# Transom wood - Sealing question



## bigdog2594 (Apr 17, 2012)

I would prefer the transom wood, inside and out, to be grey. Should I just put multiple layers of an enamel paint on them? Helmsman spar urethane and then paint? What would be the best direction? Thanks in advance.
I am using 3/4 oak plywood for the transom wood.


----------



## kfa4303 (Apr 17, 2012)

HI bigdog. There are a couple methods you can use. If you want the transom to outlast the Zombie Apocalypse, your best bet is probably to coat it with 2-part epoxy, or to use polyester resin and fiberglass mat to encapsulate the wood. Both work great, but can be a little messy and you generally have to order supplies, but they will last forever (note: you'll want to paint the transom afterwards to prevent UV damage). However, you can get away with using several coats of Spar Urethane, which is readily available at most hardware stores and does not need to be painted, so you can keep the wood grain look, if you want. Regardless of the method you choose, make sure you NEVER use Pressure Treated lumber on a tin boat. Non-PT exterior grade plywood works best. You'll probably have to laminate a couple layers together to get the desired thickness for your transom. Also, make sure you use Stainless Steel hardware throughout, preferably dipped in 3M 5200 marine sealant just prior to installation. That's really all ther is to it. 1.) No PT wood 2.)Epoxy, fglass and/or spar urethane to seal the wood. 3.)Stainless Steel hardware to mount wood to boat.


----------



## bigdog2594 (Apr 17, 2012)

Thanks. i have two cans of the Helmsman spray and will probably use that for all the transom pieces.

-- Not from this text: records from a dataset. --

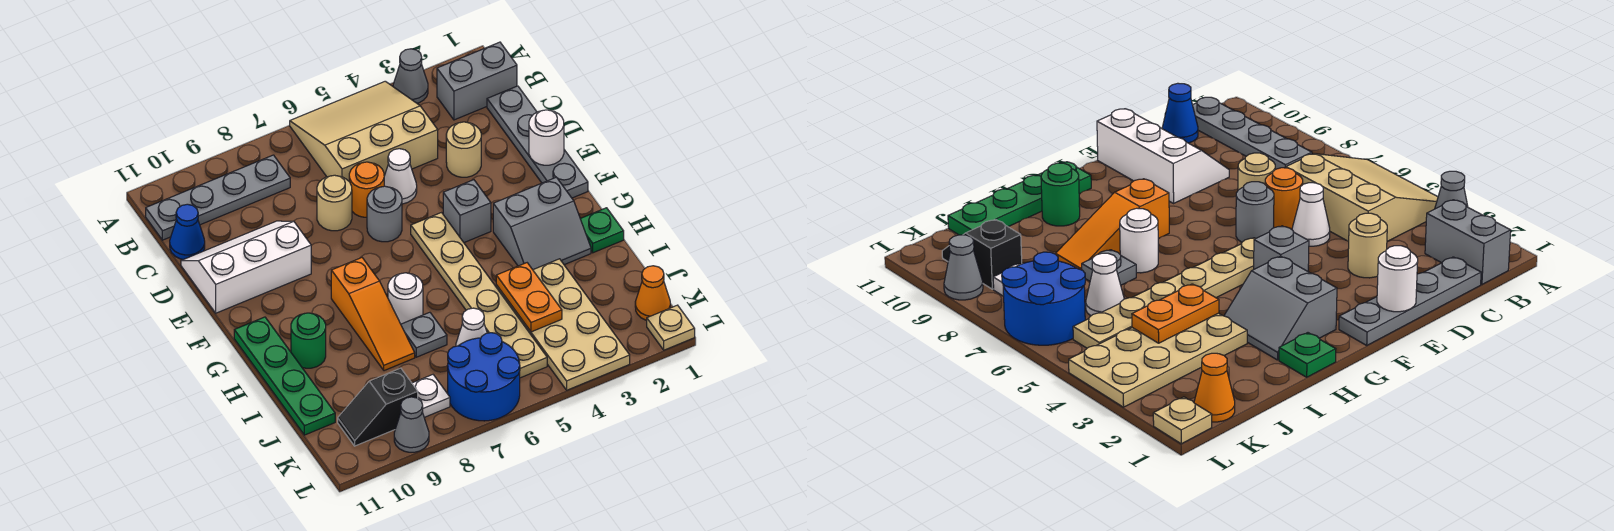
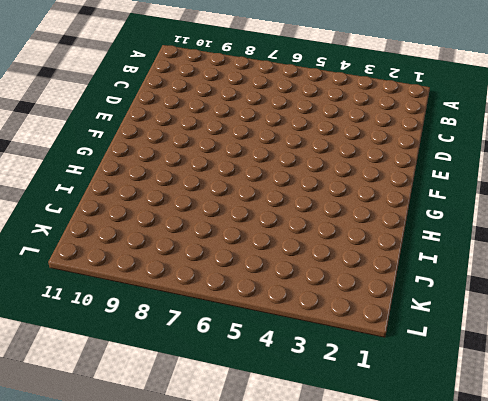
none -> grey 1x1 cone [393,49,428,103]
none -> tan 3x3 slope [290,81,438,181]
none -> grey 1x2 brick [437,42,517,120]
none -> grey 1x4 plate [146,155,290,240]

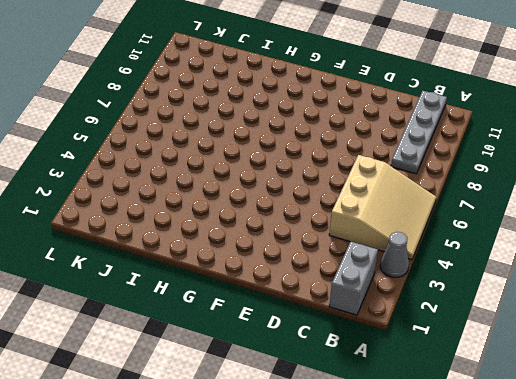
none -> grey 1x4 plate [487,86,588,198]
none -> blue 1x1 cone [170,204,205,260]
none -> tan 1x1 round brick [446,122,481,177]
none -> white 1x1 cone [384,149,417,204]

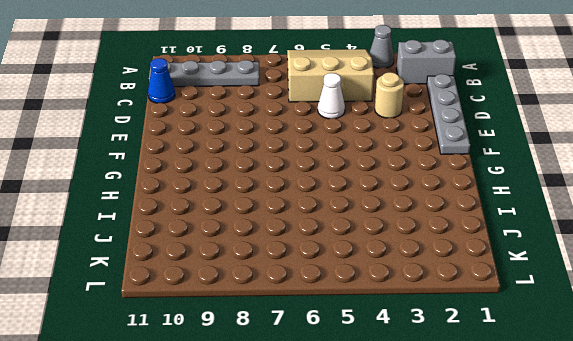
none -> orange 1x1 round brick [349,162,384,217]
none -> tan 1x1 round brick [317,175,352,231]
none -> white 2x3 slope [181,221,311,313]
none -> grey 1x1 round brick [367,186,402,242]

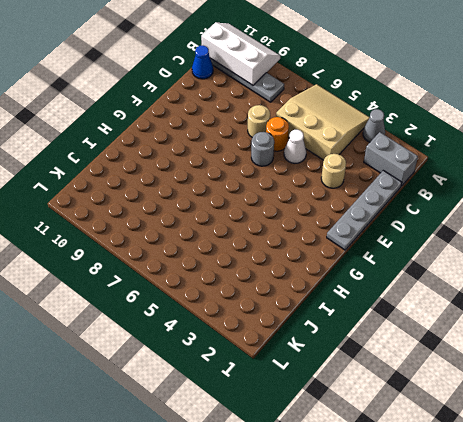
white 2x3 slope [201,22,280,85] -> white 2x3 slope moved to [181,221,311,313]
none -> grey 1x1 brick [443,180,491,242]
none -> tan 1x6 plate [411,213,547,378]
none -> grey 2x2 slope [493,177,591,270]
none -> orange 1x3 slope [331,258,415,371]

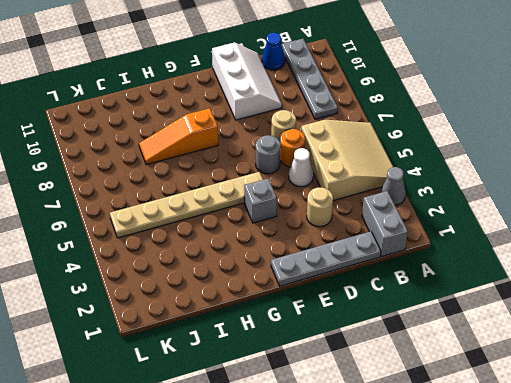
none -> grey 2x2 slope [493,177,591,270]
none -> green 1x4 plate [234,317,335,435]
none -> green 1x1 plate [580,208,624,253]
none -> white 1x1 round brick [388,273,423,324]

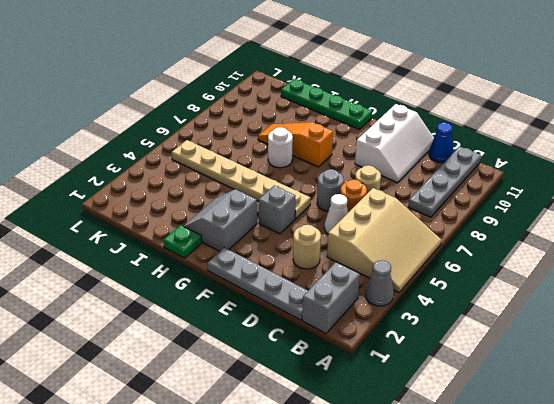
none -> green 1x1 round brick [291,313,326,368]
none -> tan 2x4 plate [496,259,630,390]
none -> grey 1x1 plate [401,312,447,357]
none -> white 1x1 cone [456,308,487,346]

I am going to grab some 3/4" oak plywood (I guess oak is the preferred for transoms?) and put two pieces together for the inside piece and then a pieces for outside the boat on the transom.


----------



## bigdog2594 (Apr 17, 2012)

This may be a dumb question, but, do I sandwich the pieces together with marine sealant or a glue and then eurthane over the whole thing, or do each piece before sandwiching them together?


----------



## Jdholmes (Apr 17, 2012)

Just laminate them together with a good glue product and then go over the outside with the sealing.


----------



## bigdog2594 (Apr 17, 2012)

Thanks a lot!


----------



## bigwave (Apr 17, 2012)

I used resin on mine since it is going to get used in saltwater. I went one step further and coated the resin with two coats of gelcoat. I stayed with the white gelcoat since the transom board is covered with aluminum anyways. I could have tinted the gelcoat any color I wanted with a little pigment. It is a pita, and labor intensive, but I believe my transom will last for years to come. Time will tell if my efforts will be rewarded. 

P.S. I had to re-glue my transom boards since the first glue I utilized did not set the way I want it. I recommend using Titebond III its waterproof and will never come apart or swell when curing. Just my opinion You can check my build if you like.


----------